[BEGIN Document]
From: Mika Kuoppala <mika.kuoppala@linux.intel.com>
To: intel-xe@lists.freedesktop.org
Cc: simona.vetter@ffwll.ch, matthew.brost@intel.com,
christian.koenig@amd.com, thomas.hellstrom@linux.intel.com,
joonas.lahtinen@linux.intel.com, gustavo.sousa@intel.com,
jan.maslak@intel.com, dominik.karol.piatkowski@intel.com,
rodrigo.vivi@intel.com, andrzej.hajda@intel.com,
matthew.auld@intel.com, maciej.patelczyk@intel.com,
gwan-gyeong.mun@intel.com,
Dominik Grzegorzek <dominik.grzegorzek@intel.com>,
Christoph Manszewski <christoph.manszewski@intel.com>,
Mika Kuoppala <mika.kuoppala@linux.intel.com>
Subject: [PATCH 15/24] drm/xe/eudebug: Introduce per device attention scan worker
Date: Thu, 30 Apr 2026 13:51:11 +0300 [thread overview]
Message-ID: <20260430105121.712843-16-mika.kuoppala@linux.intel.com> (raw)
[END Document]
[BEGIN Given data]
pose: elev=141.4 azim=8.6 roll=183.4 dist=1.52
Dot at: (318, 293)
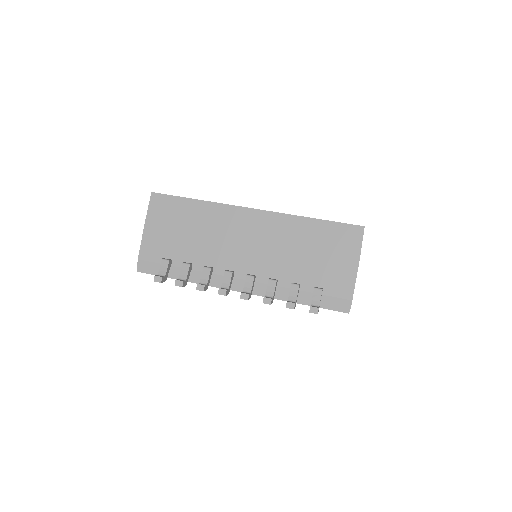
[END Given data]
» **Your tasks**
1 > Answer these questions about the patch email header:
(a) Which mailing list is the message sent to?
(b) What is this patch's number, and how many patches are in the series?
(c) On what date was the message sent?
2 > Write a continuation of the patch email about the per-device attention scan worker, starting after its last line.
The material above is separate from the patch email and has no connection to it.

» **Responses to the exercise**
1 >
(a) intel-xe@lists.freedesktop.org
(b) Patch 15 of 24
(c) Thursday, 30 April 2026

2 >
In-Reply-To: <20260430105121.712843-1-mika.kuoppala@linux.intel.com>
From: Dominik Grzegorzek <dominik.grzegorzek@intel.com>
Scan for EU debugging attention bits periodically to detect if some EU
thread has entered the system routine (SIP) due to EU thread exception.
Make the scanning interval 10 times slower when there is no debugger
connection open. Send attention event whenever we see attention with
debugger presence. If there is no debugger connection active - reset.
Based on work by authors and other folks who were part of attentions in
i915.
v2: - use xa_array for files
- null ptr deref fix for non-debugged context (Dominik)
- checkpatch (Tilak)
- use discovery_lock during list traversal
v3: - engine status per gen improvements, force_wake ref
- __counted_by (Mika)
v4: - attention register naming (Dominik)
v5: - free event on error (Mika)
v6: - annotata data race on extending the poll interval (Mika)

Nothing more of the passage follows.